**What you need to do**
Scan the entries line by line and return those with "PAYBACK".

**Supplied records**
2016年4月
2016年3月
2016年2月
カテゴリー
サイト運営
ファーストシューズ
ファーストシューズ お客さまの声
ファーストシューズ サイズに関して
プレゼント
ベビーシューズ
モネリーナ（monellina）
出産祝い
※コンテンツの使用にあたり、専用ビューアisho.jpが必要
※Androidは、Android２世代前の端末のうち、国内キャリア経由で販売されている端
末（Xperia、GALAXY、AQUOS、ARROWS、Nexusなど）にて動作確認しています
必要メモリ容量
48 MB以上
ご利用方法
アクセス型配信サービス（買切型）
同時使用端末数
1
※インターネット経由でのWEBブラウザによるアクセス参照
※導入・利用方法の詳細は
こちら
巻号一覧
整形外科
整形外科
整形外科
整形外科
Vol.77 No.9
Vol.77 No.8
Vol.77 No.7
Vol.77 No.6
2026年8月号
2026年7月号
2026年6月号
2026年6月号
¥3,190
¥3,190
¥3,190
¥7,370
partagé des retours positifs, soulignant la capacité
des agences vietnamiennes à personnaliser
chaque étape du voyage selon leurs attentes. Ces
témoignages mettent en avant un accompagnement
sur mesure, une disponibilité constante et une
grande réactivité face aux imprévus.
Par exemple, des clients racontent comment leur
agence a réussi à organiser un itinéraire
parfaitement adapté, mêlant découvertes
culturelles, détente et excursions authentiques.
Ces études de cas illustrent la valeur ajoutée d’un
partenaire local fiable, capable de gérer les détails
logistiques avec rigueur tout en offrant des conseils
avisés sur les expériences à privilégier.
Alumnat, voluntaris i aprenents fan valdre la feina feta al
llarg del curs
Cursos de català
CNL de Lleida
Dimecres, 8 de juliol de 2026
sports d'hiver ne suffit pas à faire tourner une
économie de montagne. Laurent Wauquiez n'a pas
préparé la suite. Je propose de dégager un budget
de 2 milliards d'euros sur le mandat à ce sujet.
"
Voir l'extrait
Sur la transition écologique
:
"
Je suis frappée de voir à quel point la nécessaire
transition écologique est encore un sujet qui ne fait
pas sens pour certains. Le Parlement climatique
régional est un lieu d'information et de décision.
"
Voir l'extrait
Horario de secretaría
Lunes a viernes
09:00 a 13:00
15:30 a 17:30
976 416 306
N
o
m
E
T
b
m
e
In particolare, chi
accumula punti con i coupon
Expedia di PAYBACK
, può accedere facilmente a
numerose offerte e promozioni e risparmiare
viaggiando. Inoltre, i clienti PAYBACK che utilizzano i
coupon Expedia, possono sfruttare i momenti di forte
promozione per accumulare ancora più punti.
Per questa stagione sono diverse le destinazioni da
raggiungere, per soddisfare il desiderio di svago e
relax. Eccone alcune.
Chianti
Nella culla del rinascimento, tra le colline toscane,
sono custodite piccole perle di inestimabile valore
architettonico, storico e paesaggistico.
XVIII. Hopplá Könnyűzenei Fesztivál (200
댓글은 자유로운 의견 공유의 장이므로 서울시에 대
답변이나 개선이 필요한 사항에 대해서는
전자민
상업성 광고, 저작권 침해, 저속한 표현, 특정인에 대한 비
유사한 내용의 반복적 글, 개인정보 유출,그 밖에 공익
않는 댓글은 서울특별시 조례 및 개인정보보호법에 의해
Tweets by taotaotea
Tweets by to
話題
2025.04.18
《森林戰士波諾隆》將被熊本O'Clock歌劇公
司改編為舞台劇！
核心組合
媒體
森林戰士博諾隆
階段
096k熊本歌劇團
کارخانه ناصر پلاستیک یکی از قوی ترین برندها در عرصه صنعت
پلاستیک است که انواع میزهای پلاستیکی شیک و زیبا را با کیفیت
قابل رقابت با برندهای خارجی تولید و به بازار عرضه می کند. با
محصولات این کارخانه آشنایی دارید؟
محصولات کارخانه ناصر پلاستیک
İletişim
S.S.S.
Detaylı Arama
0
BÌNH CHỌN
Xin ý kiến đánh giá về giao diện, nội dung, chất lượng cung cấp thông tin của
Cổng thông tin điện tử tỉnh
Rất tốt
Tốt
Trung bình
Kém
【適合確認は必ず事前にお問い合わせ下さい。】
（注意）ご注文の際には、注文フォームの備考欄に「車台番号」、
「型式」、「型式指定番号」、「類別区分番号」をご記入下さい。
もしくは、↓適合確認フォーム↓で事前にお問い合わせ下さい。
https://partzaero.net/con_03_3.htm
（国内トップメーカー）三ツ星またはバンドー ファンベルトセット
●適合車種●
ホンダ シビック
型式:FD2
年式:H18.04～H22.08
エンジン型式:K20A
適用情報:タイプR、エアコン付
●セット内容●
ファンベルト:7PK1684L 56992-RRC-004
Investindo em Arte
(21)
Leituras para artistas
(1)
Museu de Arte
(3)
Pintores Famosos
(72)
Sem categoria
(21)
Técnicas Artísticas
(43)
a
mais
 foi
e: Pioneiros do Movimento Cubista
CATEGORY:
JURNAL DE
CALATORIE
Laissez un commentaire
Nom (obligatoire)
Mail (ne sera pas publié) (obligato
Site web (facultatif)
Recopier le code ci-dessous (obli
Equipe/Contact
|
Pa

**Exercise result**
Expedia di PAYBACK
viaggiando. Inoltre, i clienti PAYBACK che utilizzano i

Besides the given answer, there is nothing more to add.